Coco sucks in her breath. “You could pitch it as the next Winter’s Bone,” she says. “Small, yes, low budget, but we could cast an emerging talent the way they cast Jennifer Lawrence—”

“Calling it the next Winter’s Bone isn’t going to change anyone’s mind,” Bull says. He clears his throat. “Besides which, this isn’t the next Winter’s Bone.”

“Are you even a real producer?” Coco says. “Do you have any influence or are you just the person they come to for money to make you feel like you’re part of something important? I watched Snark, you know. It was dreadful.”

“Agreed,” Bull says. “Dog’s breakfast.” He pauses. “And it bombed and I lost my shirt. Which is why I need the next script I invest in to be a big winner.”

“Please?” Coco says. She can’t have this be the end. That script is not only her goal and her dream, not only her reason for being here—it’s her reason for being, period. She takes a step closer to Bull, which is officially too close. She gazes up at him and considers snaking her arms around his neck, pressing her body against his. Is she that desperate? Would that change his mind? They must have some kind of agreement.

Bull takes a step back. “Come on now, Coco. You don’t want to ruin everything. I’m not going to let you.
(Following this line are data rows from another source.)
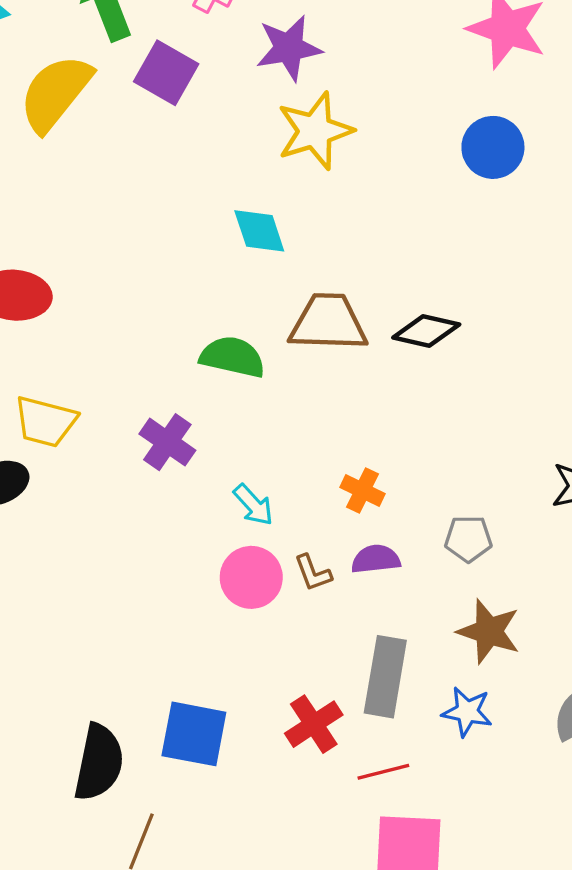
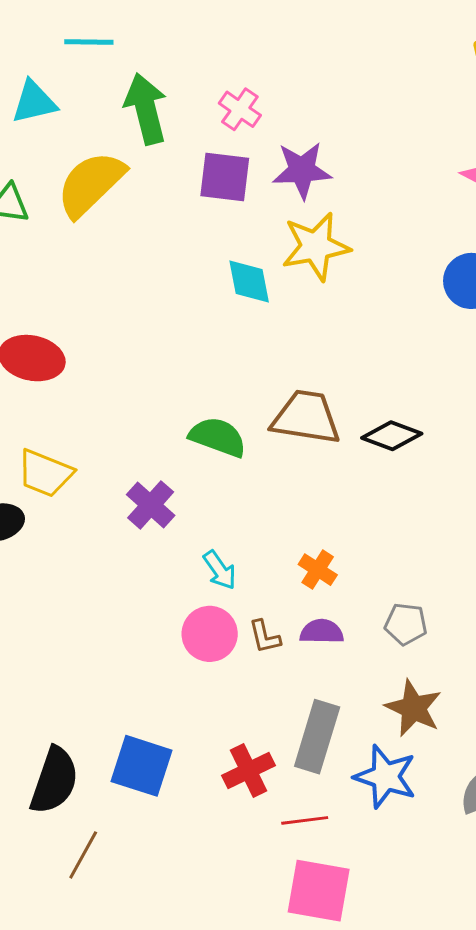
purple square: (166, 73) -> (225, 177), moved, turned -30
cyan diamond: (259, 231) -> (249, 281), moved
blue star: (467, 712) -> (385, 777), size x1.4

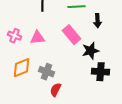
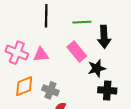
black arrow: (98, 21) -> (104, 37), size x1.5
pink cross: (14, 36) -> (17, 53), size x1.5

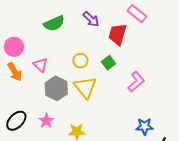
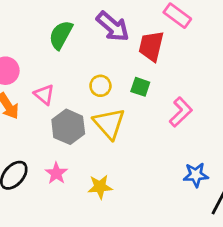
purple arrow: (91, 19) -> (113, 26), size x1.4
green semicircle: (54, 23) -> (61, 35), turned 145
green square: (108, 63) -> (140, 87), turned -32

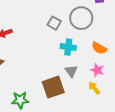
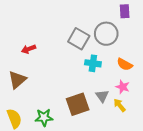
gray square: (54, 23) -> (79, 39), size x1.5
gray triangle: (71, 71) -> (102, 96), moved

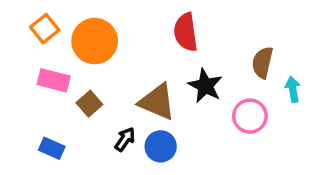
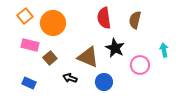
brown semicircle: (262, 62) -> (135, 20), moved
black arrow: (125, 139) -> (70, 78), turned -104
blue circle: (161, 146) -> (104, 82), moved

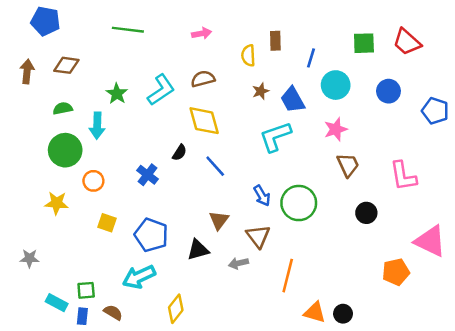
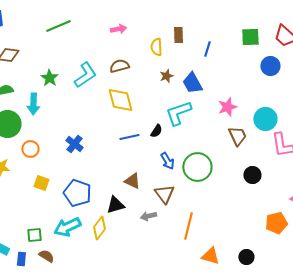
green line: (128, 30) -> (58, 26), turned -30
cyan circle: (336, 85) -> (265, 119), moved
blue circle: (388, 91) -> (270, 66), moved
black semicircle: (179, 153) -> (156, 131), moved
blue line: (215, 166) -> (129, 137), turned -60
brown triangle: (219, 220) -> (132, 181), turned -42
green square: (86, 290) -> (34, 235), moved
yellow diamond: (176, 309) -> (99, 228), moved
black circle: (343, 314) -> (246, 257), moved

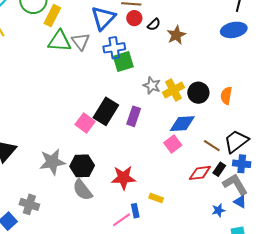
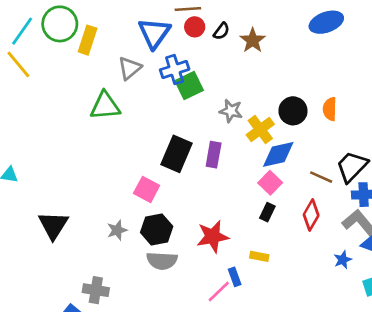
green triangle: (60, 41) -> (105, 106), moved
gray triangle: (81, 42) -> (130, 68), turned 36
yellow cross: (174, 90) -> (260, 130), moved
pink square: (85, 123) -> (147, 189), moved
gray star: (52, 162) -> (117, 230), size x0.6
black rectangle: (219, 169) -> (267, 212), moved
red diamond: (200, 173) -> (311, 215), turned -45
gray semicircle: (83, 190) -> (162, 261), turned -40

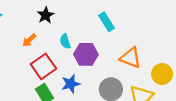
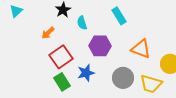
cyan semicircle: (65, 41) -> (82, 23), moved

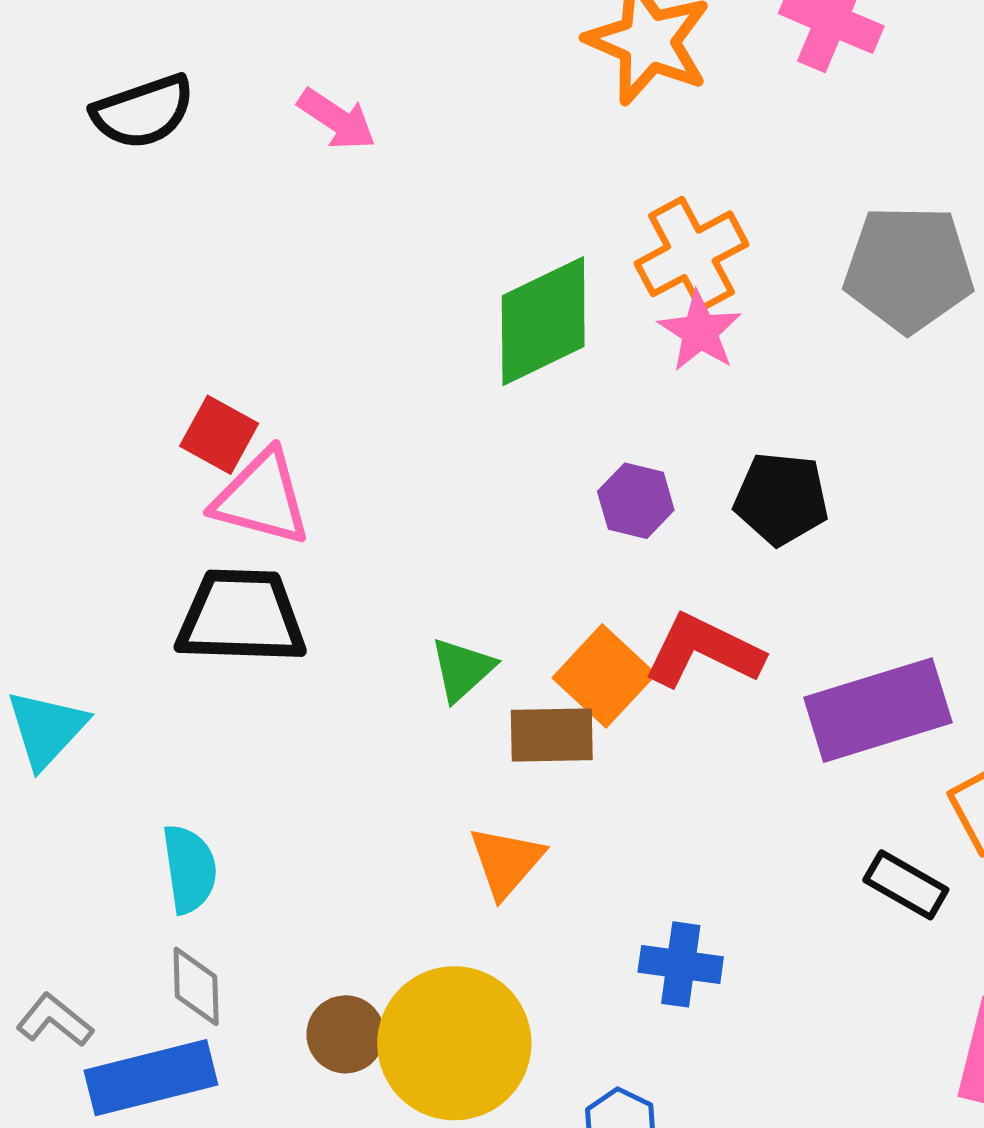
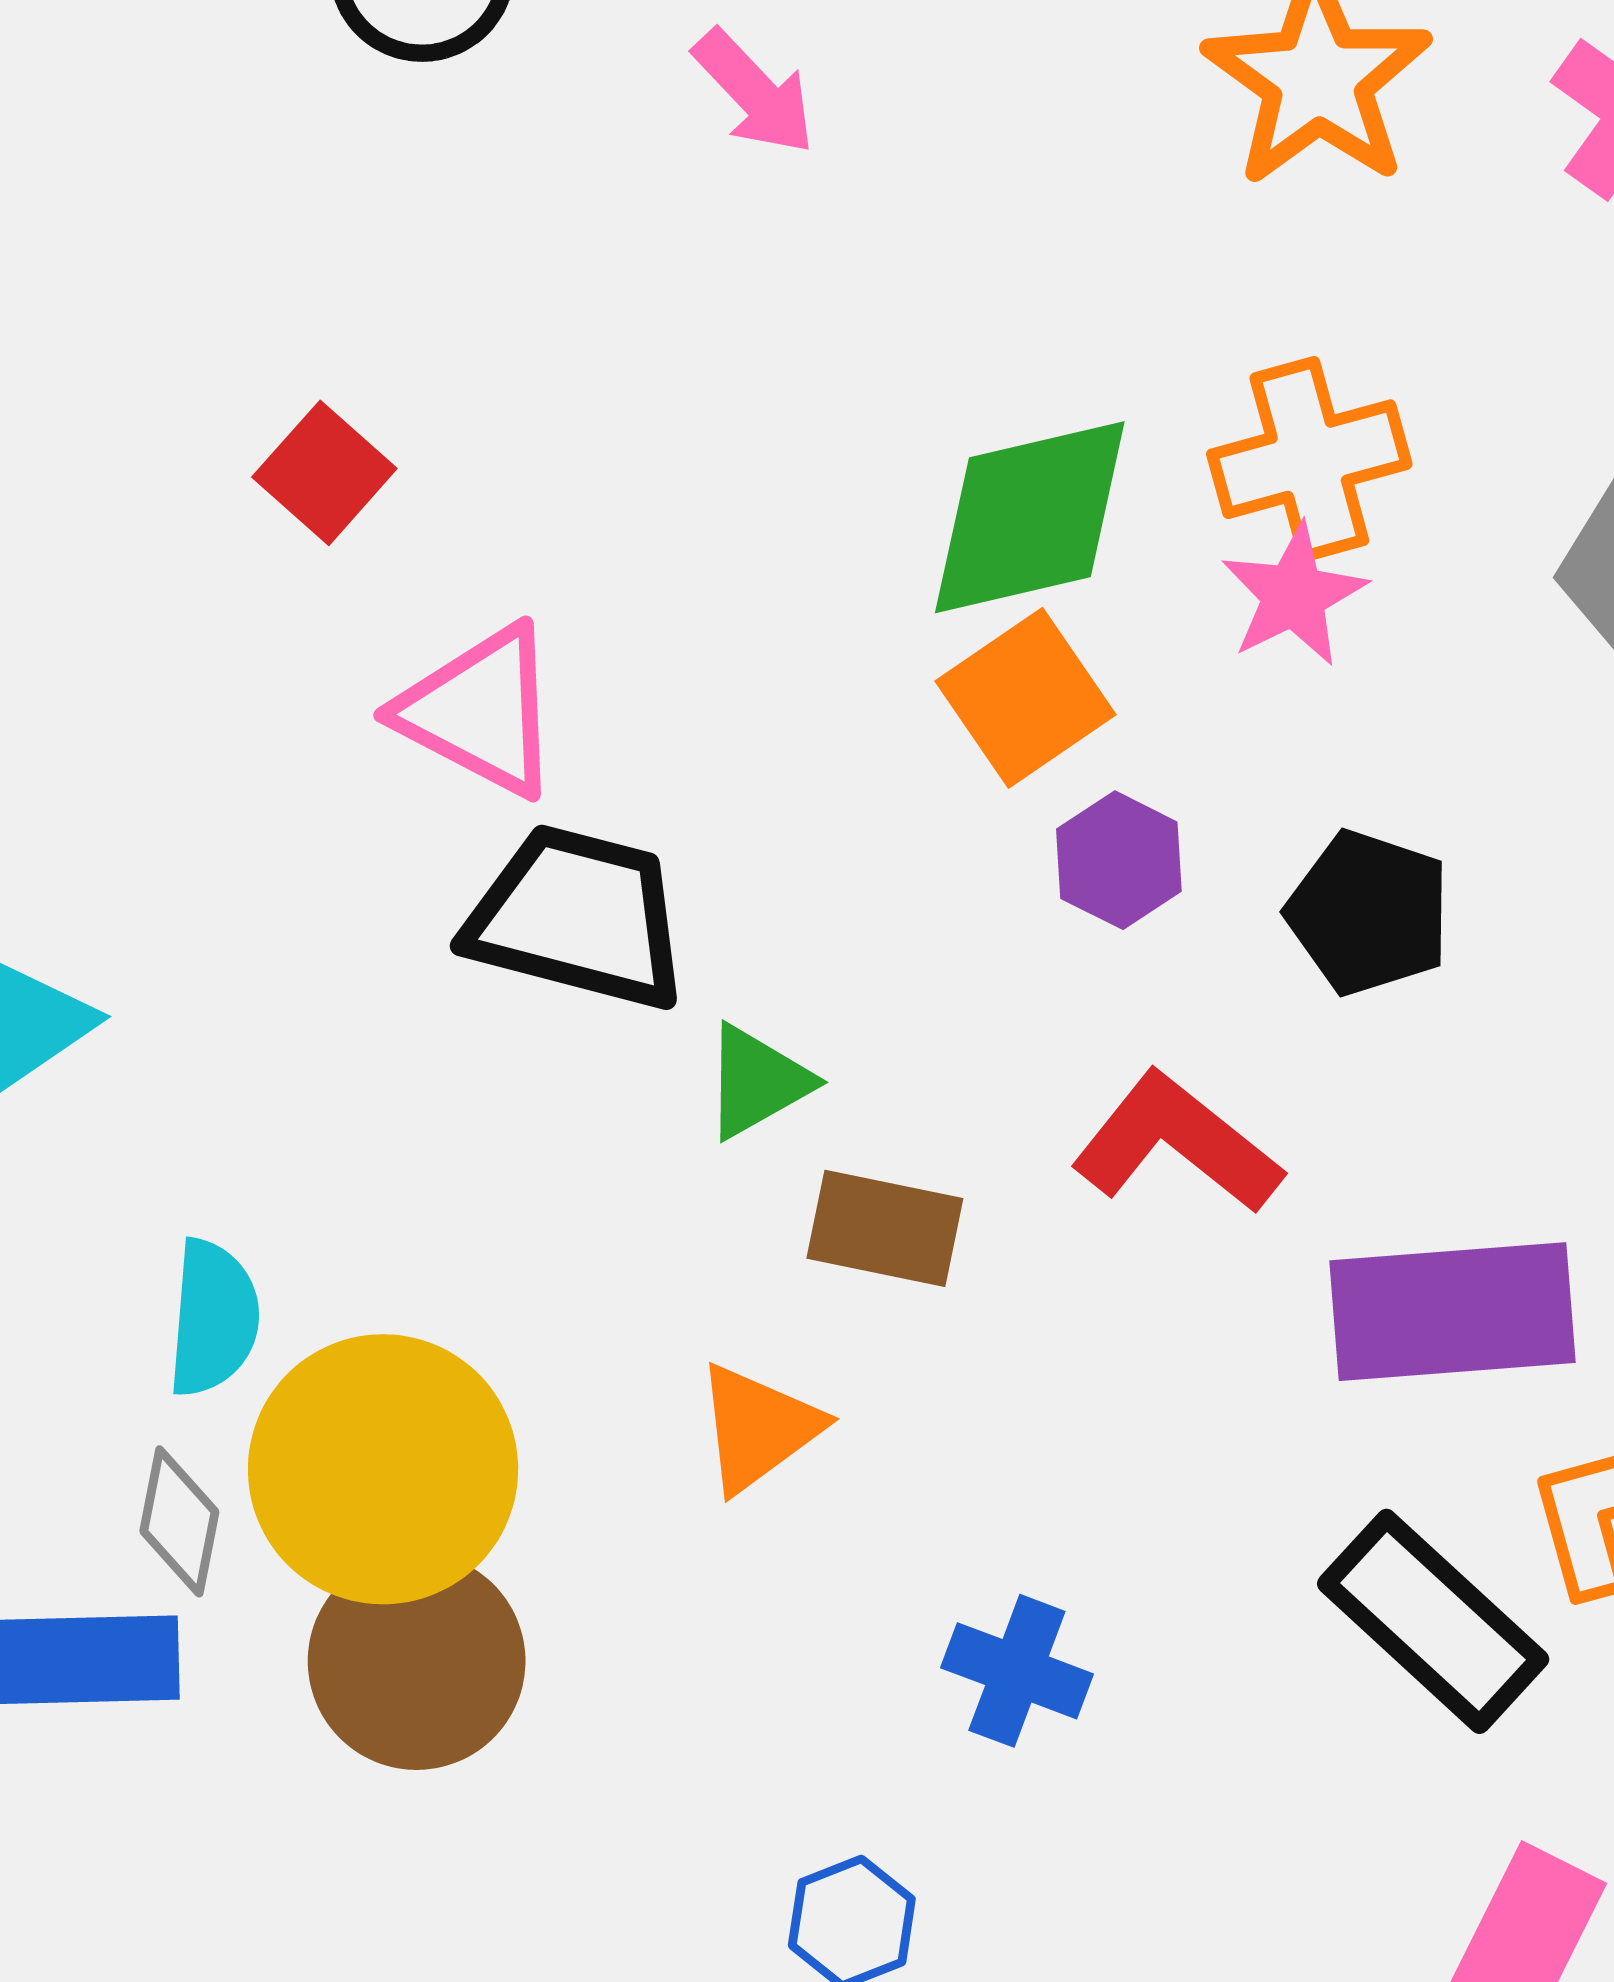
red square: (219, 435) -> (324, 473), moved
black trapezoid: (241, 617) -> (578, 917), moved
orange square: (604, 676) -> (1025, 698), moved
black rectangle: (906, 885) -> (1433, 1621), size x1.6
brown circle: (346, 1034) -> (417, 1661), size x1.6
yellow circle: (454, 1043) -> (383, 1469), moved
I’m a married man.”

“Married?” Coco says. “Leslee has been playing house with Lamont the entire time you’ve been gone, which can hardly surprise you because she throws herself at him every chance she gets. And what about the little massage she was giving Benton Coe on the boat on the Fourth of July? He hasn’t come to finish your garden because he’s afraid of your wife!” She takes a breath. “That night I met you at the Banana Deck? She had her hand on that guy Harlan’s thigh.”

Bull nods slowly. “I love her,” he says. “And she loves everybody.”

Right, Coco thinks. It’s their kink. It’s what makes them the Richardsons, that along with the Amalfi lemons and the crazy parties and the boats they know nothing about.

“My advice,” Bull says, “is to give yourself five or even ten years, until you’ve lived a little and you have something more to write about, then try again.”

Coco feels tears blur her eyes. Five or ten years? Is he joking? She flees Bull’s office before she either flips him off or says something she can’t take back. Out in the hallway—of course, of course—Coco rams right into Leslee.